Decimos esto porque al presidente, en un sistema político representativo, lo eligen los diputados, no los electores. Las urnas de abril simplemente indicaban que los ciudadanos exigían un acuerdo entre las distintas fuerzas políticas. No ha sido posible: ninguna de ellas ha querido sacrificar sus intereses inmediatos por los nuestros, lo que nos conduce –tras un teatrillo lamentable– a esta nueva convocatoria electoral que no va a arreglar nada y que, además, puede empeorarlo todo todavía más. Se trata, sin duda, de una anomalía. El problema es que es una anomalía que se repite sin cesar. Y que certifica que nuestra democracia –virtual; porque vivimos bajo la bota de una partitocracia– no funciona como debiera, no sirve a las necesidades compartidas y otorga todo el poder de decisión sobre nuestras vidas a los jefes de los partidos, que funcionan como auténticas milicias.
Gran Bretaña se ha suicidado al optar por el Brexit, pero, incluso en mitad de su particular locura, hace semanas vimos a un Parlamento vivísimo rebelarse contra el primer ministro que quería clausurarlo, en una muestra de salud institucional envidiable que, al menos, no les condena a ser unos borregos. Los diputados británicos, por supuesto, se deben a sus electores; en España dependen de sus generales (secretarios), que, según sea el caso, pueden ser dos (el modelo bipartidista) cuatro o cinco.
Da absolutamente igual: todo se cocina en una mesa-camilla. Causa hastío ver cómo el modelo político de la Transición –genéticamente pactista– ha degenerado hasta alcanzar su reverso: un pacto que consiste en no pactar bajo ninguna circunstancia, sino en repetir el ritual electoral hasta que los ciudadanos ratifiquen lo que conviene. Una democracia no se reduce a un mero referéndum. Aquí mientras más votamos, menos contamos y más indefensos estamos ante los caprichos de los hombres de partido, para los que el interés general apenas es una frase en un discurso.

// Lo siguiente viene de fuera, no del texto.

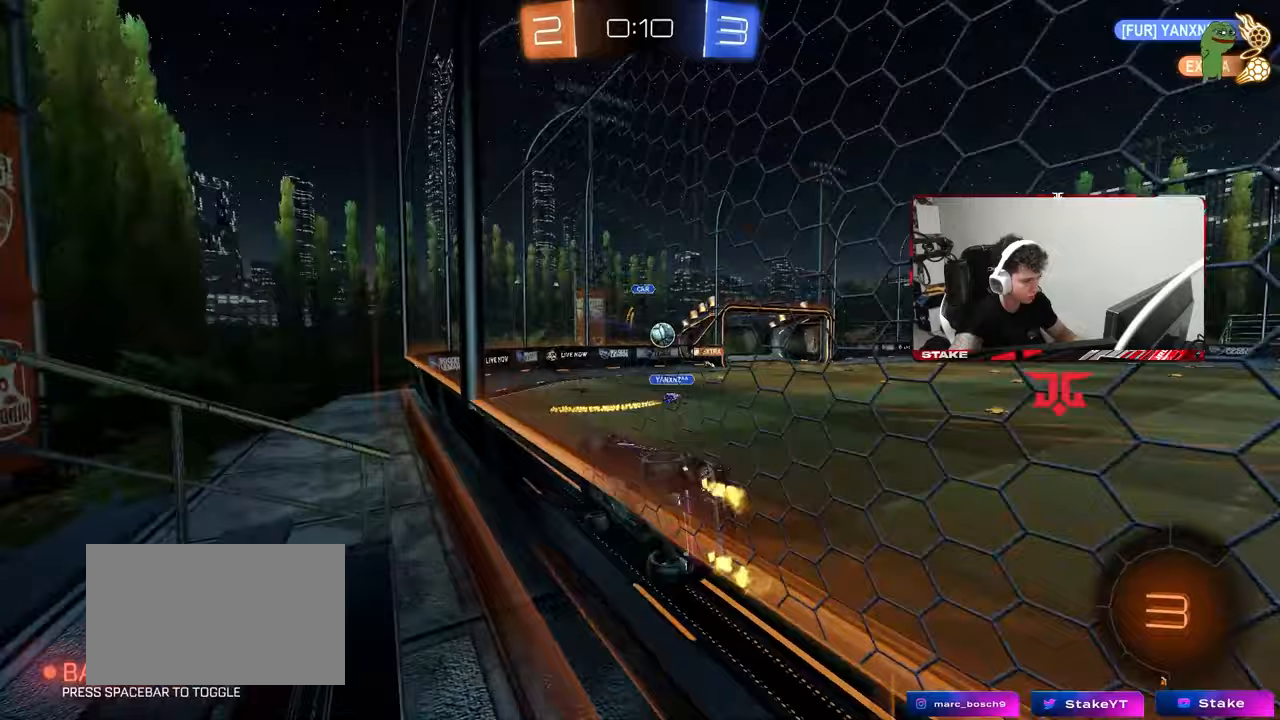
{"keys": [], "mouse": [], "mouse_move": "up-right", "events": [[100, "mouse_right", "down"], [150, "a", "down"], [150, "d", "up"], [150, "shift", "down"], [150, "w", "up"], [200, "s", "down"], [383, "mouse_right", "up"], [383, "shift", "up"], [433, "s", "up"], [483, "a", "up"]]}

La política contemporánea se ha jibarizado: ya no hay gestión, todo el juego se reduce a lo que los asesores llaman el relato, que es la propaganda de toda la vida, pero sin versos ni épica triunfal. Los políticos en España ansían protagonizar su propia epopeya, pero carecen de la noble madera de los héroes antiguos. Ni siquiera llegan a la triste condición de subsecretarios. Mientras ellos están con su relato, los ciudadanos pagamos la fiesta (y los entierros cotidianos) sin recibir atención. Los grandes problemas –la fragilidad del Estado del Bienestar, el deterioro de los servicios públicos, la creciente precarización laboral– se enquistan eternamente mientras nuestros políticos juegan a ser napoleones.

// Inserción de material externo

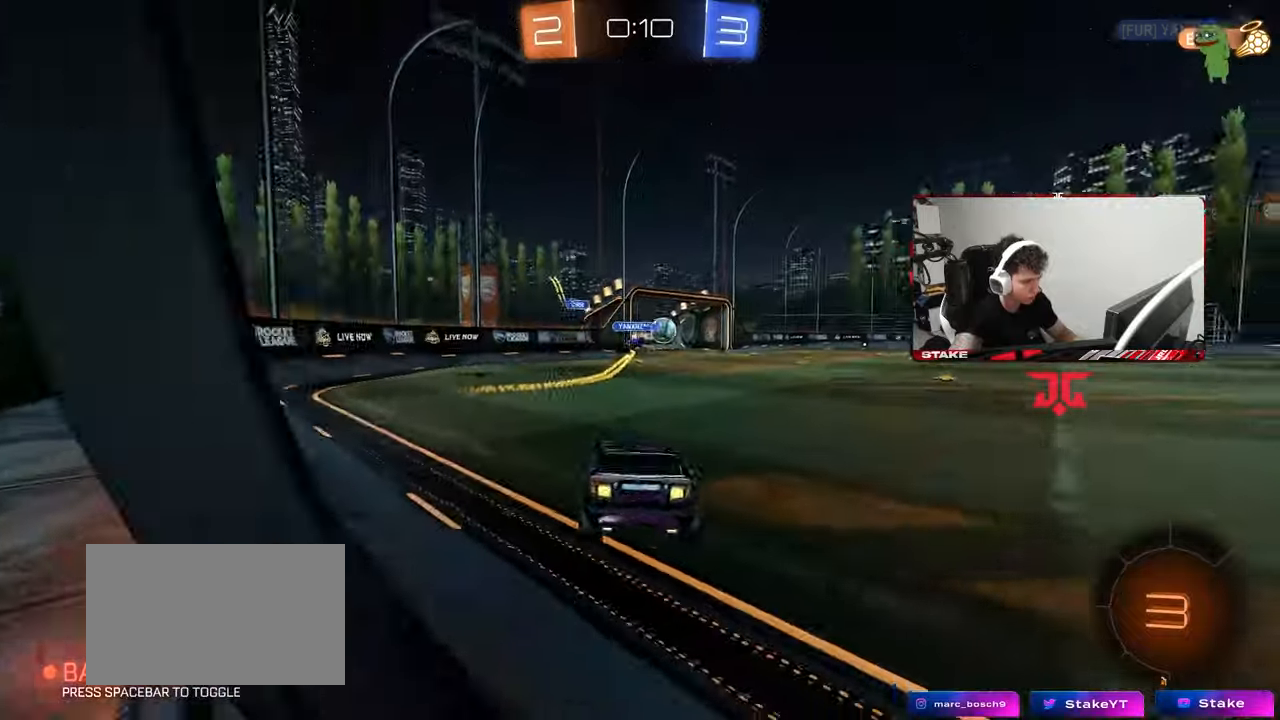
{"keys": ["w"], "mouse": [], "mouse_move": "still", "events": [[33, "d", "down"], [83, "mouse_right", "down"], [83, "w", "down"], [267, "mouse_right", "up"], [400, "d", "up"]]}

Es natural que en la calle se perciba un inmenso hartazgo y que la política se haya tornado un infinito bostezo: estamos en sus manos. Salvo que en noviembre decidamos –con la convicción de las inmensas minorías– votar todos en blanco, de forma que, aunque el recuento electoral ignore este acto de protesta, al no otorgarle representatividad en el Congreso, los pilares de la comedia crujan. Y el mensaje llegue. Los españoles no deberíamos regalar nuestra confianza a quienes no la merecen. Necesitamos reformar nuestra democracia para que realmente lo sea. Y esta revolución pacífica empieza por entender que el relato será suyo, pero las elecciones de noviembre son nuestras. De nadie más.